### Aim of the task:
Retype every entry below without pictures.

### Saved entries:
========================================================================
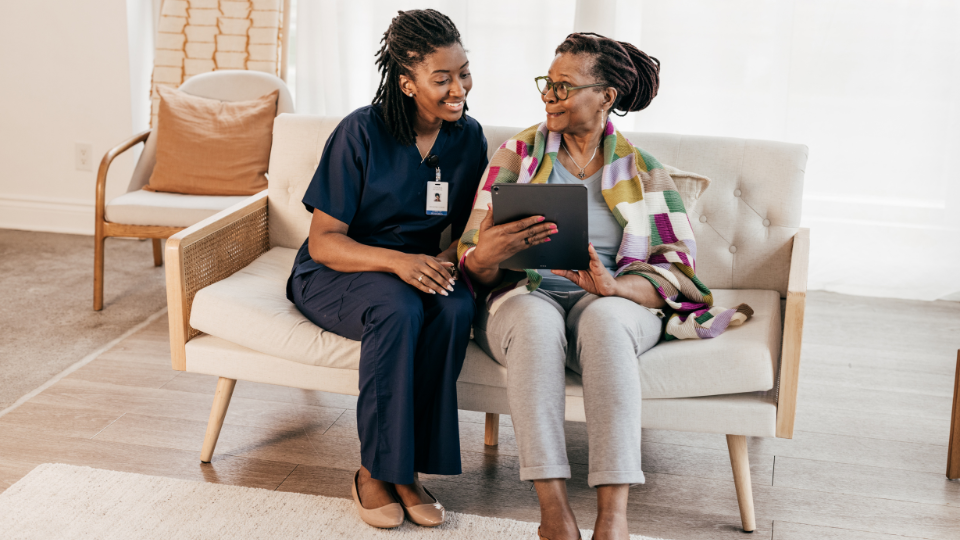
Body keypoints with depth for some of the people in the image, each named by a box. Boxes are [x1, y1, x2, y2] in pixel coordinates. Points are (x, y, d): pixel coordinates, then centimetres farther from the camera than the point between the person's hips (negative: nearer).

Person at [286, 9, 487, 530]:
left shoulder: (468, 138, -2)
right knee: (397, 311, -37)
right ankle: (374, 472, -21)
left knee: (457, 307, -31)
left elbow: (466, 230, 7)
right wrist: (397, 261, -33)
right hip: (336, 272, -4)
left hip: (419, 267, 4)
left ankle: (406, 469, -20)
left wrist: (452, 258, -18)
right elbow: (323, 241, -16)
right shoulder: (361, 133, -16)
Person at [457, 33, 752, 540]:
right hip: (523, 295, 0)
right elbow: (472, 261, 4)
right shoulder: (519, 153, 10)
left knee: (602, 317, -38)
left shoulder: (641, 171, 9)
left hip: (616, 303, 0)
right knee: (535, 319, -37)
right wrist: (485, 257, -23)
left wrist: (615, 286, -22)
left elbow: (679, 267, 0)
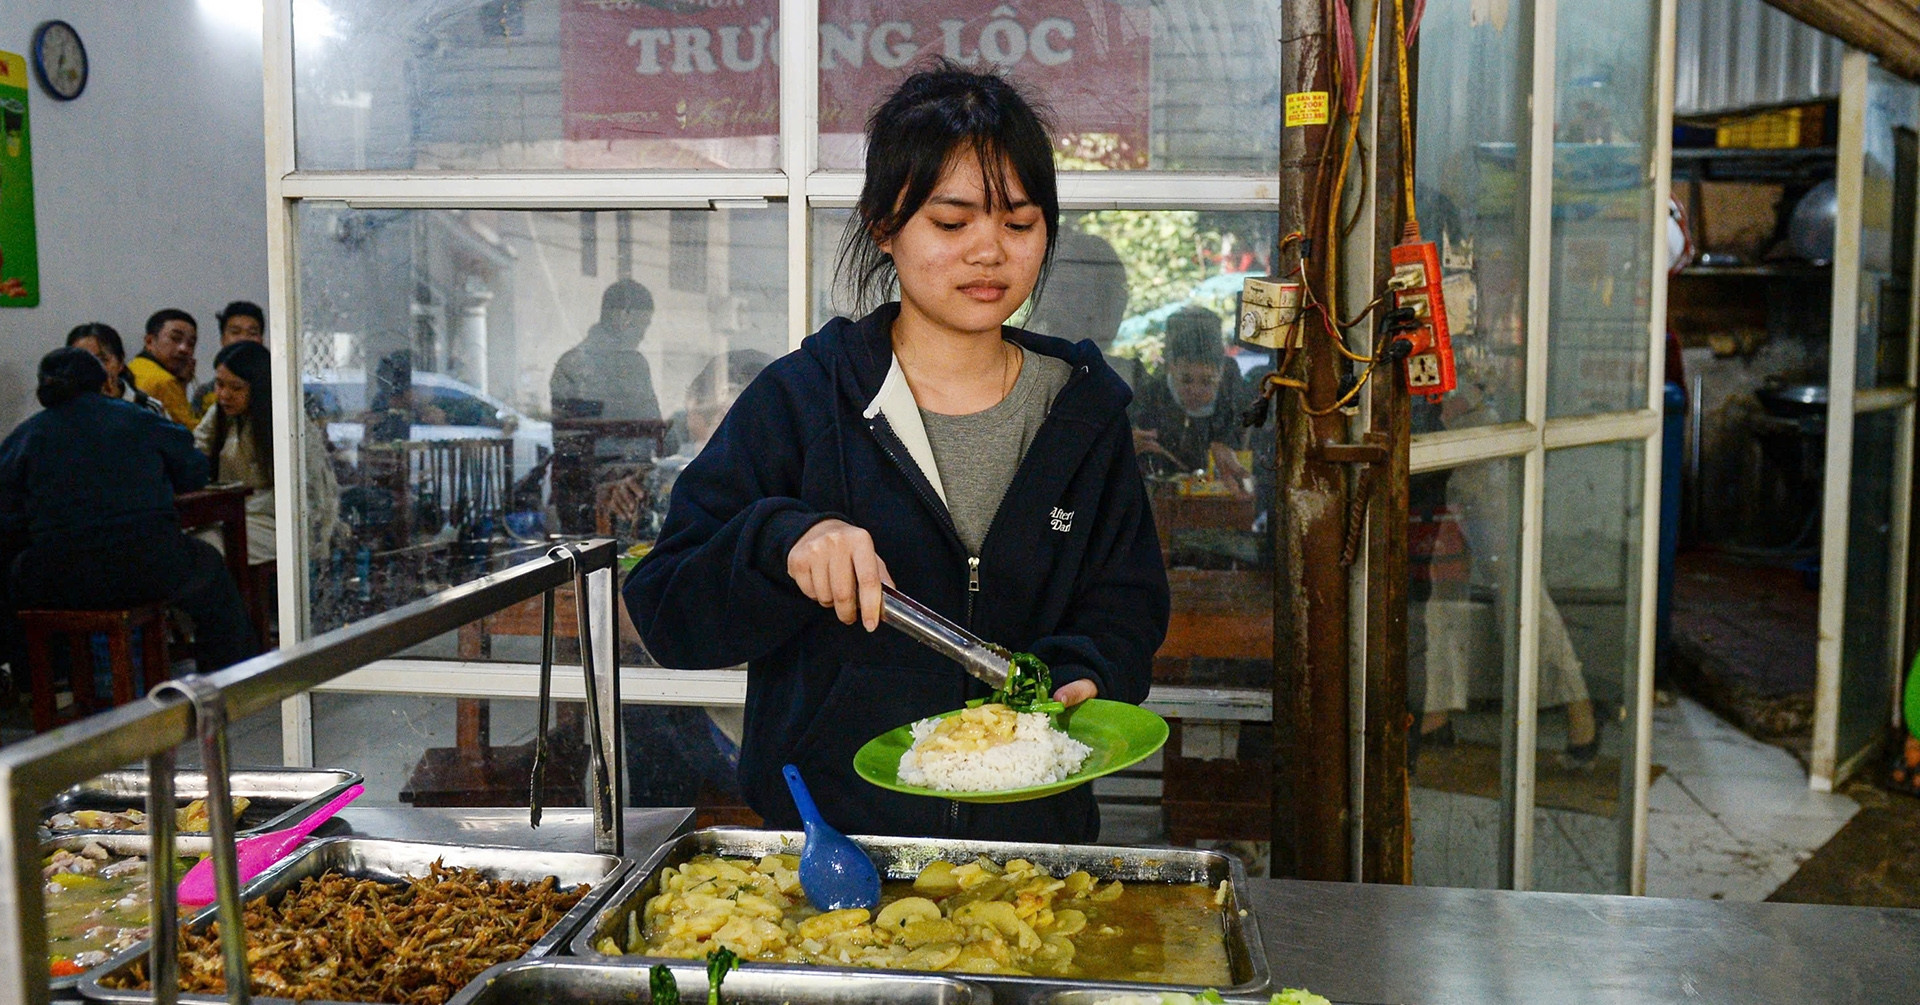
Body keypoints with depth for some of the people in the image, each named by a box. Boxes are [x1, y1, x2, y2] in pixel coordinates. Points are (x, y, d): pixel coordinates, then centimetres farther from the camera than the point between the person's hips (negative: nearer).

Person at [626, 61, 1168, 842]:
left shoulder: (1084, 412, 9)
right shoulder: (799, 400, 0)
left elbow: (1126, 610, 11)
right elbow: (666, 614, -2)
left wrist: (1081, 679, -11)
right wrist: (782, 542, -20)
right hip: (827, 826, -1)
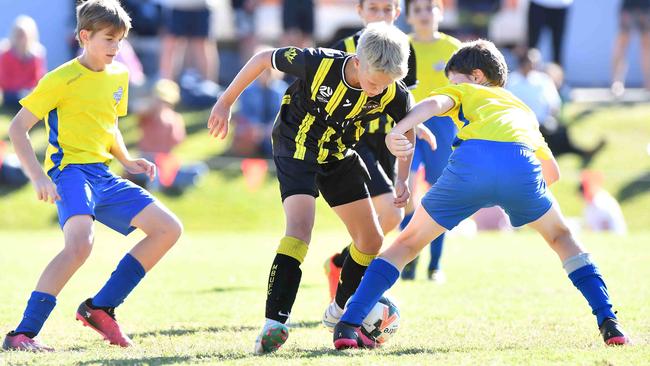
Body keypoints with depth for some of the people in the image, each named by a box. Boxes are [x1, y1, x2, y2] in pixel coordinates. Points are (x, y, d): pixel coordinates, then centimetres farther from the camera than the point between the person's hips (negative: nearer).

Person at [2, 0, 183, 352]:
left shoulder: (119, 76, 14)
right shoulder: (62, 79, -9)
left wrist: (126, 160, 13)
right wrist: (37, 176, -21)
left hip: (103, 176, 8)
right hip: (70, 170, -8)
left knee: (169, 229, 4)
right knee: (80, 243, -34)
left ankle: (100, 307, 7)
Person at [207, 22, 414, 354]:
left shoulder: (392, 94, -22)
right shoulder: (318, 64, -32)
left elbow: (407, 128, 1)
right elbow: (263, 59, -16)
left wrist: (402, 179, -10)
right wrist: (225, 103, -9)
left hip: (339, 157, 5)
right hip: (296, 150, -5)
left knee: (371, 240, 9)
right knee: (300, 227, -27)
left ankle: (342, 312, 33)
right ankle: (274, 323, -31)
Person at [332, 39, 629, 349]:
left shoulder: (464, 92, 33)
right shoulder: (523, 108, 43)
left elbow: (435, 103, 8)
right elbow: (552, 172, 43)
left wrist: (398, 131, -10)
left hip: (471, 158, -2)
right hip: (521, 161, 2)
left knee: (409, 242, 15)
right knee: (561, 237, 29)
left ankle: (348, 326, 5)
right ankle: (609, 323, 14)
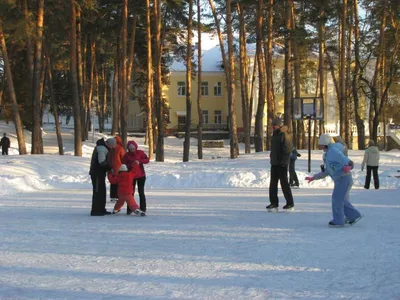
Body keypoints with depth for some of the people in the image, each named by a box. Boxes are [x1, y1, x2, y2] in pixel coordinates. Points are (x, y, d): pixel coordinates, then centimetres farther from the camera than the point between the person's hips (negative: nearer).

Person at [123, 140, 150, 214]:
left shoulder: (140, 152, -4)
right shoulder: (126, 155, -3)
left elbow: (147, 160, -8)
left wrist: (139, 161, -25)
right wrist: (130, 165, -25)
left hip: (141, 175, -1)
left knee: (141, 192, 2)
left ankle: (143, 208, 10)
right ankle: (130, 209, 9)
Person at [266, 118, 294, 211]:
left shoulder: (284, 135, -12)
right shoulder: (274, 135, 16)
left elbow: (288, 149, -19)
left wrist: (284, 160, -20)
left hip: (282, 164, -9)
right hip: (274, 163, 9)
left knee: (284, 183, -4)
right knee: (273, 183, 6)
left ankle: (290, 204, 4)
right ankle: (274, 203, 10)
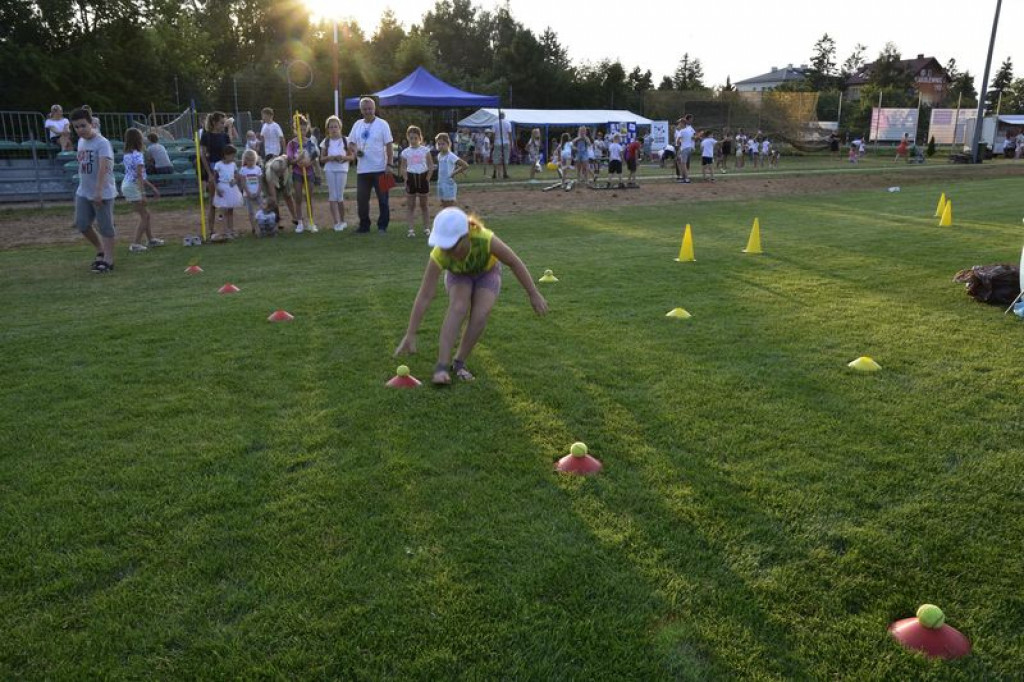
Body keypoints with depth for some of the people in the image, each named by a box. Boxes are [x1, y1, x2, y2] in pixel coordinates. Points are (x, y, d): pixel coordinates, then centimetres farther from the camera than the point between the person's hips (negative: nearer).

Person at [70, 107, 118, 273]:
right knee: (82, 224, 8)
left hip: (103, 193, -8)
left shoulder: (102, 143, -15)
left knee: (105, 227, -1)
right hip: (83, 192, 8)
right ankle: (101, 251, 27)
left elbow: (103, 168, -26)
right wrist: (84, 186, 22)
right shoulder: (81, 142, 11)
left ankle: (108, 260, 6)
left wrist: (99, 191, -35)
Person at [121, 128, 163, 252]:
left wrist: (152, 187, 20)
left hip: (126, 185, 9)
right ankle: (135, 244, -3)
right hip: (134, 187, -9)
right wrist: (142, 194, -25)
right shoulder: (138, 155, -17)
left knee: (145, 214, 19)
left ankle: (150, 240, 27)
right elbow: (139, 176, -23)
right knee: (144, 216, -1)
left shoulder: (127, 154, 11)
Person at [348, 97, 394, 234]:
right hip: (362, 170, 4)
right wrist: (355, 150, -7)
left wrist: (389, 164, -12)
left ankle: (382, 226, 12)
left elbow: (389, 145, -5)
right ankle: (364, 225, 18)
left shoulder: (382, 124, -2)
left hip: (380, 169, -4)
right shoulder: (357, 125, 10)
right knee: (361, 199, 6)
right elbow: (350, 144, 16)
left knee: (383, 199, 2)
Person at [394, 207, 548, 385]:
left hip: (487, 272, 0)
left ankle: (459, 363, -4)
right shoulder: (439, 254, -38)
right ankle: (442, 366, -28)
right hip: (458, 275, 0)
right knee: (459, 307, -29)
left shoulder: (485, 239, -43)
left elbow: (515, 263, -26)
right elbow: (424, 296, -33)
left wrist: (534, 295, -19)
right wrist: (410, 335, -31)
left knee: (480, 315, -23)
========================================================================
### Exercise solution:
Body keypoints with depth for some of the people in the image, each named by a box. Boxes are [x1, y1, x2, y2] in pixel coordinates. Points are (x, y, d): pixel coordinates, then centimetres farther from the camera than the point between the person's hips (negative: nearer).

Person at [286, 9, 487, 530]:
left shoulder: (468, 138, -2)
right knee: (397, 311, -37)
right ankle: (374, 472, -21)
left knee: (457, 307, -31)
left elbow: (466, 230, 7)
right wrist: (397, 261, -33)
right hip: (336, 272, -4)
left hip: (419, 267, 4)
left ankle: (406, 469, -20)
left wrist: (452, 258, -18)
right elbow: (323, 241, -16)
right shoulder: (361, 133, -16)
Person at [457, 33, 752, 540]:
right hip: (523, 295, 0)
right elbow: (472, 261, 4)
right shoulder: (519, 153, 10)
left knee: (602, 317, -38)
left shoulder: (641, 171, 9)
left hip: (616, 303, 0)
right knee: (535, 319, -37)
right wrist: (485, 257, -23)
left wrist: (615, 286, -22)
left elbow: (679, 267, 0)
Body keypoints with depth for some of the people in the image, each named by a box. Boxes are [x1, y1, x2, y2] in pixel coordinates. Points are (x, y, d): pixel coordinates, then centimetres farther from the camera than the point between the person's hips (negative: nearer).

Person at [626, 61, 1168, 842]:
left shoulder: (1084, 412, 9)
right shoulder: (799, 400, 0)
left elbow: (1126, 610, 11)
right elbow: (666, 614, -2)
left wrist: (1081, 679, -11)
right wrist: (782, 542, -20)
right hip: (827, 826, -1)
Body keypoints with depth for some of the people in the image, each named by a box. Boxes are [x1, y1, x2, y2] in pixel coordinates. Points are (x, y, d): pixel coordinates, then centimetres farther from the camera than the point between the person's hips (negative: nearer).

Person at [2, 0, 183, 352]:
left shoulder: (119, 76, 14)
right shoulder: (62, 79, -9)
left wrist: (126, 160, 13)
right wrist: (37, 176, -21)
left hip: (103, 176, 8)
right hip: (70, 170, -8)
left knee: (169, 229, 4)
right knee: (80, 243, -34)
left ankle: (100, 307, 7)
Person at [207, 22, 414, 354]:
left shoulder: (392, 94, -22)
right shoulder: (318, 64, -32)
left elbow: (407, 128, 1)
right elbow: (263, 59, -16)
left wrist: (402, 179, -10)
right wrist: (225, 103, -9)
left hip: (339, 157, 5)
right hip: (296, 150, -5)
left knee: (371, 240, 9)
right knee: (300, 227, -27)
left ankle: (342, 312, 33)
right ankle: (274, 323, -31)
Person at [332, 39, 629, 349]:
left shoulder: (464, 92, 33)
right shoulder: (523, 108, 43)
left elbow: (435, 103, 8)
right elbow: (552, 172, 43)
left wrist: (398, 131, -10)
left hip: (471, 158, -2)
right hip: (521, 161, 2)
left knee: (409, 242, 15)
right knee: (561, 237, 29)
left ankle: (348, 326, 5)
right ankle: (609, 323, 14)
Body keypoints with depth for some of the people in the image, each named by a box. Boxes are [x1, y1, x2, y2] in pixel coordinates. Points are (x, y, d): pixel coordinates, then centimetres farther from the camera than the point between the person's hips (negative: nearer).

Person at [123, 140, 150, 214]:
left shoulder: (140, 152, -4)
right shoulder: (126, 155, -3)
left elbow: (147, 160, -8)
left wrist: (139, 161, -25)
right wrist: (130, 165, -25)
left hip: (141, 175, -1)
left knee: (141, 192, 2)
left ankle: (143, 208, 10)
right ankle: (130, 209, 9)
Person at [266, 118, 294, 211]:
left shoulder: (284, 135, -12)
right shoulder: (274, 135, 16)
left elbow: (288, 149, -19)
left wrist: (284, 160, -20)
left hip: (282, 164, -9)
right hip: (274, 163, 9)
left knee: (284, 183, -4)
right knee: (273, 183, 6)
left ankle: (290, 204, 4)
right ankle: (274, 203, 10)
Body keypoints with depth for some of the people in the image, each named by a box. Boxes are [x1, y1, x2, y2] in pixel coordinates. Points are (x, y, d): pixel coordinates, then centimetres farther from the camera than the point between the person's hips (negative: nearer).

Person at [70, 107, 118, 273]:
right knee: (82, 224, 8)
left hip: (103, 193, -8)
left shoulder: (102, 143, -15)
left knee: (105, 227, -1)
right hip: (83, 192, 8)
right ankle: (101, 251, 27)
left elbow: (103, 168, -26)
right wrist: (84, 186, 22)
right shoulder: (81, 142, 11)
left ankle: (108, 260, 6)
left wrist: (99, 191, -35)
Person at [121, 128, 163, 252]:
left wrist: (152, 187, 20)
left hip: (126, 185, 9)
right ankle: (135, 244, -3)
right hip: (134, 187, -9)
right wrist: (142, 194, -25)
right shoulder: (138, 155, -17)
left knee: (145, 214, 19)
left ankle: (150, 240, 27)
right elbow: (139, 176, -23)
right knee: (144, 216, -1)
left shoulder: (127, 154, 11)
Person at [348, 97, 394, 234]:
right hip: (362, 170, 4)
right wrist: (355, 150, -7)
left wrist: (389, 164, -12)
left ankle: (382, 226, 12)
left elbow: (389, 145, -5)
right ankle: (364, 225, 18)
left shoulder: (382, 124, -2)
left hip: (380, 169, -4)
right shoulder: (357, 125, 10)
right knee: (361, 199, 6)
right elbow: (350, 144, 16)
left knee: (383, 199, 2)
Person at [394, 207, 548, 385]:
left hip: (487, 272, 0)
left ankle: (459, 363, -4)
right shoulder: (439, 254, -38)
right ankle: (442, 366, -28)
right hip: (458, 275, 0)
right knee: (459, 307, -29)
left shoulder: (485, 239, -43)
left elbow: (515, 263, -26)
right elbow: (424, 296, -33)
left wrist: (534, 295, -19)
right wrist: (410, 335, -31)
left knee: (480, 315, -23)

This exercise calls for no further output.